WHAT IS EXPECTED: Reproduce each record exactly. The pictures should be skipped.

LISTED ENTRIES:
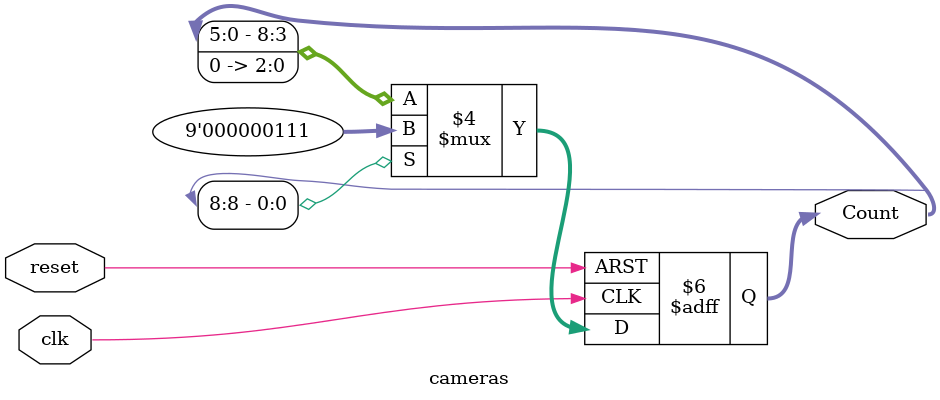
<source format=sv>
parameter NBITS_COUNT = 9;
module cameras(
    input logic clk, reset,
    output logic [NBITS_COUNT-1:0] Count);

  always_ff @(posedge reset or posedge clk) begin
      if(reset)
          Count <= 7;
      else
        if(Count[NBITS_COUNT-1])
          Count <= 7;
        else
          Count <= Count << 3;
    end
endmodule
</source>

ANSWER TO THIS EXERCISE:
<source format=sv>
parameter NBITS_COUNT = 9;
module cameras(
    input logic clk, reset,
    output logic [NBITS_COUNT-1:0] Count);

  always_ff @(posedge reset or posedge clk) begin
      if(reset)
          Count <= 7;
      else
        if(Count[NBITS_COUNT-1])
          Count <= 7;
        else
          Count <= Count << 3;
    end
endmodule
</source>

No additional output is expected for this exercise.